Bahnhofstraße

Bahnstation des „Äddemer Bähnle“ von 1893 bis 1966

einfahrender Zug
Foto: Bildarchiv Uttenweiler (ohne Jahresangabe)

Es ist möglicherweise die einzige Straße in Ettenheim, die einem einzigen Haus ihre Anschrift verleiht: die Bahnhofstraße. Dieses einzige Haus in dieser Straße indes ist ein „Denk-Mal“ erster Güte an eine rund 70jährige bemerkenswerte Epoche in der Geschichte Ettenheims und ihrer Nachbargemeinden – eine Epoche, auf welche die Form des Gebäudes, glücklicherweise auch die am Gebäude angebrachte „Wandbemalung“, untrüglich hinweisen. Von 1893 bis 1966 gab es das „Äddemer Bähnle“, anfangs von Ettenheimmünster bis an den Rhein (1893-1914), später nur noch bis Kappel, ab 1920 dann nur noch bis Orschweier. Gebaut zunächst als Schmalspurbahn, wurde es 1922 auf Normalspur erweitert, was die Anschlussnutzung an die Rheintal-Eisenbahn natürlich deutlich verbesserte.
Das 1893 errichtete Bahnhofsgebäude am heutigen Standort war der größte Bahnhof entlang der 15,9 Kilometer langen Bahnstrecke zwischen Ettenheimmünster und dem Rhein.
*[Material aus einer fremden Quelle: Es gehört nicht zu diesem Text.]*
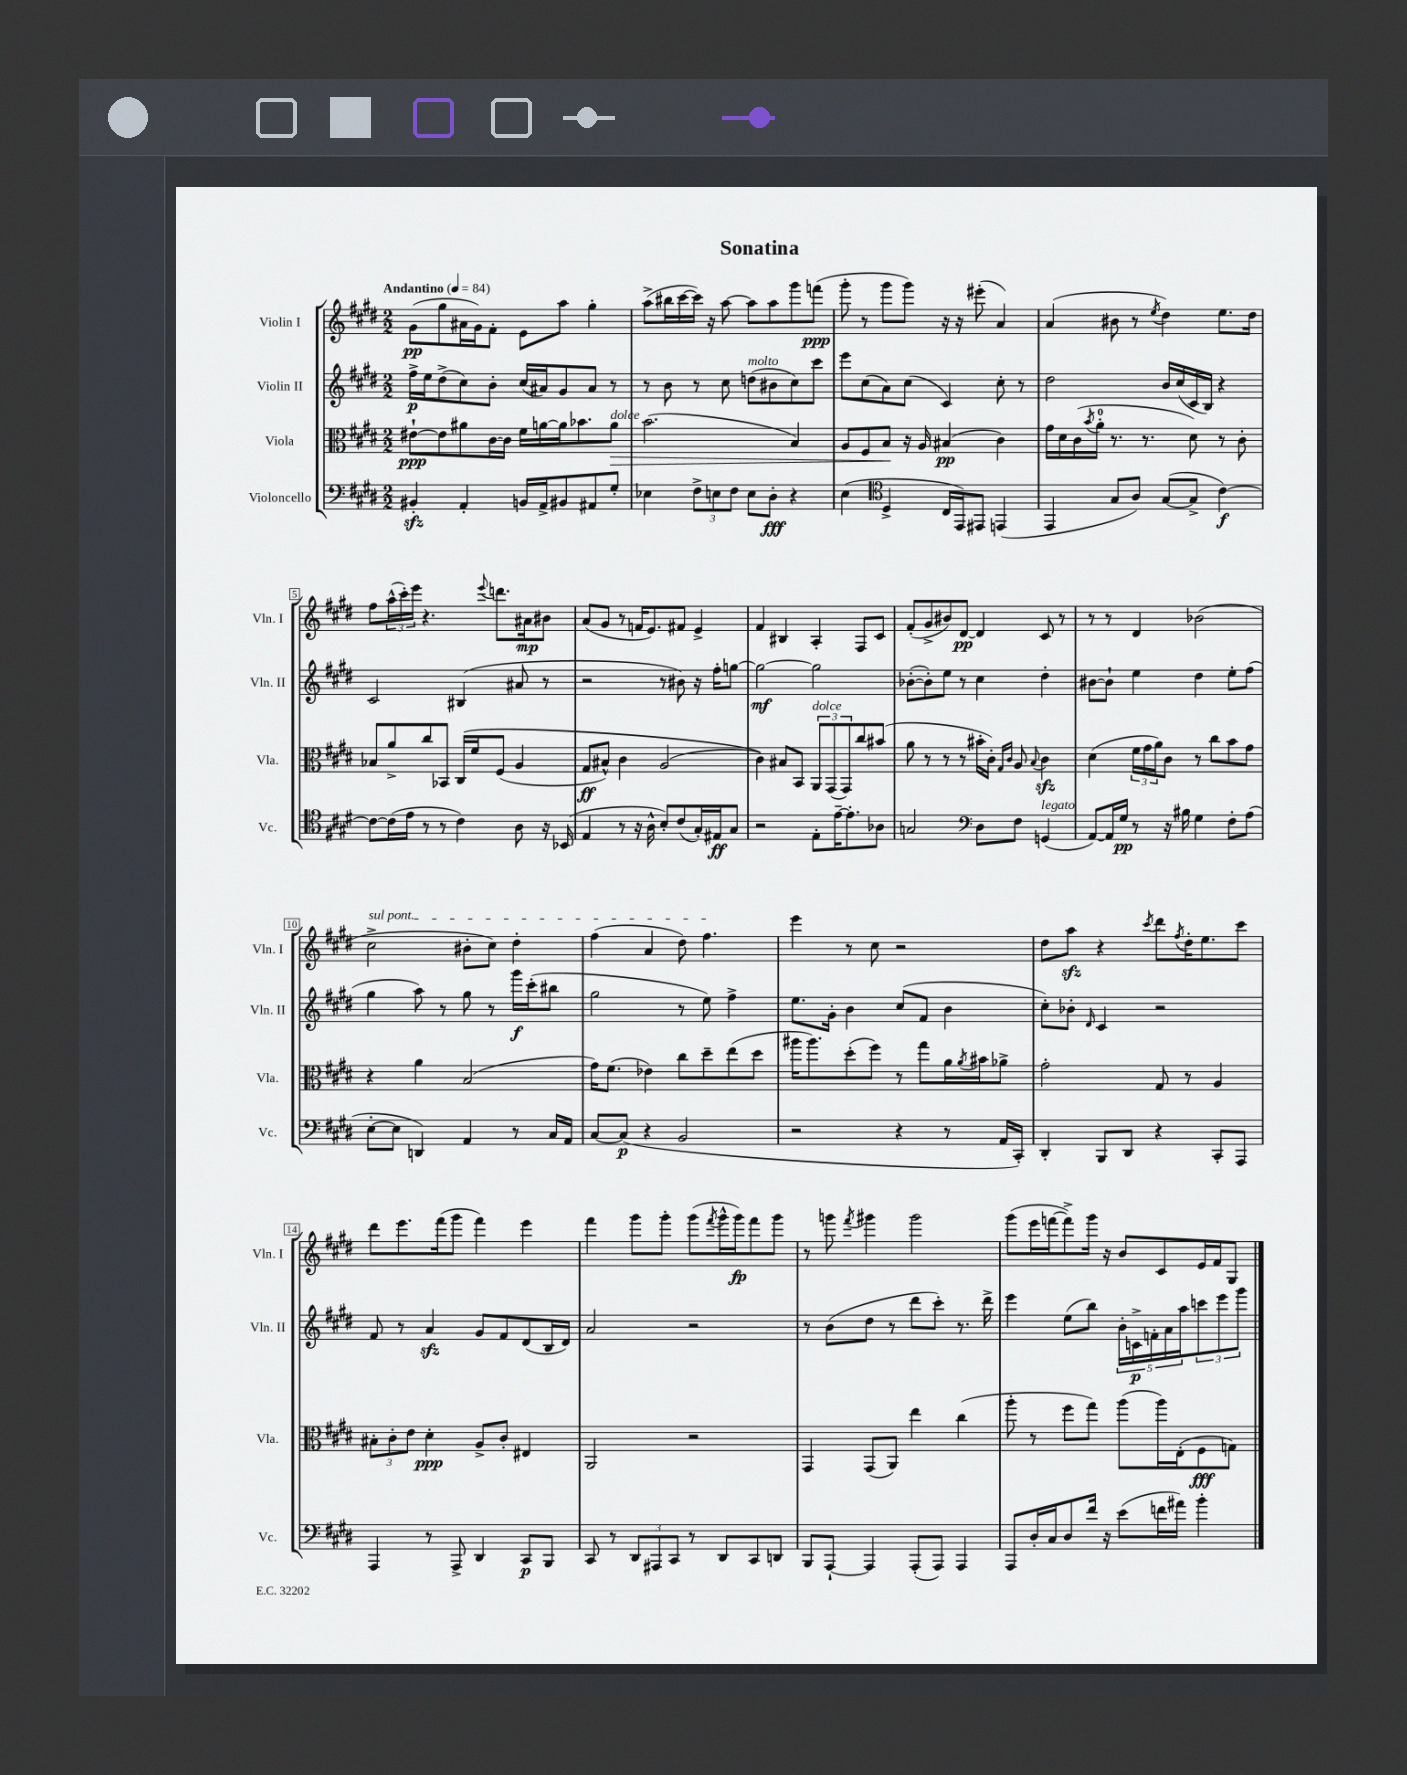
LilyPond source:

\header { title = "Sonatina" }
<<
\new StaffGroup <<
\new Staff = "s0" \with { instrumentName = "Violin I" shortInstrumentName = "Vln. I" } {
    \clef treble \key e \major \numericTimeSignature \time 2/2 \tempo "Andantino" 4 = 84
    gis'8\pp( gis''8 ais'16 gis'16) fis'8-. e'8 a''8 gis''4-. |
    a''8->( bis''16 cis'''16~ cis'''16) r16 a''8~ a''8 a''8 gis'''8 f'''8\ppp( |
    gis'''8-. r8 gis'''8 gis'''8) r16 r16 eis'''8-.( a'4) |
    a'4( bis'8 r8 \acciaccatura { e''8 } dis''4) e''8. dis''16 |
    fis''8 \tuplet 3/2 { a''16-^( cis'''16-.) e'''16 } r4. \appoggiatura { e'''8 } d'''8. ais'16\mp bis'8 |
    a'8( gis'8 r8 f'16 e'8.) fis'8 e'4-> |
    fis'4 bis4 a4-. fis8 cis'8 |
    fis'8-.( gis'8-> bis'8) dis'8~\pp dis'4 cis'8 r8 |
    r8 r8 dis'4 bes'2( |
    \once \override TextSpanner.bound-details.left.text = \markup { \italic "sul pont." } cis''2->\startTextSpan bis'8-. cis''8) dis''4-. |
    fis''4( a'4 dis''8) fis''4.\stopTextSpan |
    e'''4 r8 cis''8 r2 |
    dis''8 a''8\sfz r4 \acciaccatura { cis'''8 } dis'''8 \acciaccatura { fis''8 } dis''16-. e''8. cis'''8 |
    dis'''8 e'''8. fis'''16( gis'''8 fis'''4) e'''4 |
    fis'''4 gis'''8 gis'''8-. gis'''8( \acciaccatura { fis'''8 } gis'''16-^ gis'''16\fp) fis'''8 gis'''8 |
    r8 g'''8 \acciaccatura { fis'''8 } gis'''4 gis'''2 |
    gis'''8( e'''16 f'''16~ f'''8->) gis'''16 r16 b'8 cis'8 e'16 fis'16 gis8 \bar "|." |
}
\new Staff = "s1" \with { instrumentName = "Violin II" shortInstrumentName = "Vln. II" } {
    \clef treble \key e \major \numericTimeSignature \time 2/2
    fis''16->\p e''16 dis''8->( cis''8) b'8-. cis''16( ais'16) gis'8 ais'8 r8 |
    r8 b'8 r8 cis''8 d''8^\markup { \italic "molto" }( bis'8 cis''8) cis'''8 |
    e'''8 cis''8( a'8) cis''8( cis'4) cis''8-. r8 |
    dis''2 b'16 cis''16( cis'16 b16) r4 |
    cis'2 bis4( ais'8 r8 |
    r2 r8 bis'8) r16 fis''16-. g''8~ |
    g''2~\mf g''2 |
    bes'8~-.( bes'8-.) e''8 r8 cis''4 dis''4-. |
    bis'8~ bis'8-! e''4 dis''4 e''8-. fis''8( |
    gis''4 a''8) r8 gis''8 r8 gis'''16\f cis'''16-.( bis''8 |
    gis''2 r8 e''8) fis''4-> |
    e''8. gis'16-. b'4 cis''8( fis'8 b'4 |
    cis''8-.) bes'8-. \grace { dis'16 } cis'4 r2 |
    fis'8 r8 a'4\sfz gis'8 fis'8 dis'8( b16 dis'16) |
    a'2 r2 |
    r8 b'8( dis''8 r8 dis'''8 cis'''8-.) r8. dis'''16-> |
    e'''4 e''8( b''8) \tuplet 5/4 { b'16-. c'16->\p f'16-. a'16 a''16 } \tuplet 3/2 { c'''8 e'''8 gis'''8 } \bar "|." |
}
\new Staff = "s2" \with { instrumentName = "Viola" shortInstrumentName = "Vla." } {
    \clef alto \key e \major \numericTimeSignature \time 2/2
    eis'8~-!\ppp eis'8 ais'8 cis'16~ cis'16 fis'16 a'16~ a'16 bes'8. a'8\>^\markup { \italic "dolce" } |
    b'2.( b4) |
    a8 fis8 b8\! r16 a16 bis4\pp( cis'4) |
    gis'16 dis'16 cis'16( \acciaccatura { b'8 } a'16-0-. r8. r8. dis'8) r8 cis'8-. |
    bes8 a'8-> cis''8 bes,8 cis16\( fis'16 fis8( a4 |
    gis8\ff bis8-^) cis'4 a2( |
    cis'4)\) bis8 b,8 \tuplet 3/2 { a,8^\markup { \italic "dolce" } gis,8( gis,8) } cis''8 bis'8( |
    a'8 r8 r8 r8 bis'16-. cis'16-.) \grace { gis16 cis'16 } a8 \appoggiatura { b8 } cis'4\sfz |
    dis'4( \tuplet 3/2 { fis'16 gis'16 a'16) } cis'8 r8 cis''8 b'8 gis'8 |
    r4 a'4 b2( |
    gis'16) fis'8.( ees'4) cis''8 dis''8-- e''8( dis''8 |
    ais''16 ais''8.) dis''8-.( fis''8) r8 gis''8 a'16 \acciaccatura { a'8 } bis'16 aes'8-> |
    gis'2-. gis8 r8 a4 |
    \tuplet 3/2 { bis8-. cis'8-. e'8 } dis'4-.\ppp a8-> cis'8-. eis4 |
    a,2 r2 |
    gis,4 gis,8( a,8) e''4 cis''4( |
    a''8-. r8 fis''8 gis''8) a''8( a''16) e16-.( fis8\fff g8) \bar "|." |
}
\new Staff = "s3" \with { instrumentName = "Violoncello" shortInstrumentName = "Vc." } {
    \clef bass \key e \major \numericTimeSignature \time 2/2
    bis,4-.\sfz a,4-. b,16 a,16-> bis,8 ais,8 gis8-. |
    ees4 \tuplet 3/2 { fis8-> e8 fis8 } e8 dis8-.\fff r4 |
    e4( \clef tenor dis4-> cis16 e,16) eis,8 e,4( |
    e,4 gis8 a8) gis8~( gis8-> cis'4~\f) |
    cis'8~ cis'16( e'16 r8 r8 cis'4) a8 r16 bes,16( |
    e4 r8 r16 a16-^ b8-.) cis'8( gis16-.) eis16\ff gis8 |
    r2 e8-. e'16~-- e'8.-. aes8 |
    g2 \clef bass dis8 fis8 g,4^\markup { \italic "legato" }( |
    a,8~) a,16 gis16\pp r8 r16 bis16 gis4 fis8-. a8( |
    e8~-. e8 d,4) a,4 r8 cis16 a,16 |
    cis8~ cis8\p( r4 b,2 |
    r2 r4 r8 a,16 cis,16-.) |
    dis,4-. b,,8 dis,8 r4 cis,8-. a,,8 |
    a,,4 r8 a,,8-> dis,4 cis,8\p b,,8 |
    cis,8 r8 \tuplet 3/2 { dis,8 ais,,8 cis,8 } r8 dis,8 cis,8 d,8 |
    b,,8 a,,8~-! a,,4 a,,8-.( a,,8) a,,4 |
    a,,8 dis16-. cis16 dis8 fis'16 r16 e'8( f'16 ais'16) b'4-. \bar "|." |
}
>>
>>
\layout { \context { \Score \override BarNumber.stencil = #(make-stencil-boxer 0.1 0.3 ly:text-interface::print) } }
Zwei Warteräume der 2. und 3. Klasse, eine Lagerhalle, eine Abladerampe auf der Westseite des Gebäudes, eine „Abortanlage“ (heute sagt man Toilette) – das hatten die andern Bahnhöfe entlang des Ettenheimer Bähnle nicht. Entsprechend wurde die feierliche Bahneröffnung nach 7-monatiger Bauzeit auch schwerpunktmäßig in Ettenheim begangen: mit Fackelzug, Zapfenstreich und Festbankett.
Bei ihrem Besuch in Ettenheim im Jahr 1898 stieg Ihre Königliche Hoheit, die Großherzogin von Baden, Tochter von Kaiser Wilhelm, dann auch am Ettenheimer Bahnhof aus dem Salonwagen aus.
Der Ettenheimer Bahnhof – er könnte ein spannendes Buch über die wechselhafte Geschichte dieser Bahnlinie schreiben. Wie schwere Güter, anfangs Sandsteine aus Ettenheimmünster, bis zur letzten Fahrt Materialien des Sägewerkes Schwarz und der Stuhlfabrik Stoelcker über die Geleise transportiert wurden; wie das Ettenheimer Bähnle im Oktober 1944 von Jagdbombern unter Beschuss genommen wurde – aber auch, wie er, der Bahnhof, am Tag nach der Reichspogromnacht einer jüdischen Familie zum (Zu)Fluchtsort vor dem judenverfolgenden Mob wurde.
Das Bahnhofsgelände reichte bis hin zum heutigen Ziegelweg, wo ein Wagenreparaturschuppen und der Lokomotivschuppen standen. Diese Flächen wurden folgerichtig später von der SWEG als Depot ihrer Busse genutzt, die nach Einstellung des Bahnverkehrs den Personentransport übernahmen.

Quellen:

Bernhard Uttenweiler: „‘s Ettenheimer Bähnle“ 1992 – Herausgeber Historischer Verein Ettenheim
„Am Bahndamm“ ist eine weitere Straße, die sich mit der Geschichte der Kleinbahn beschäftigt.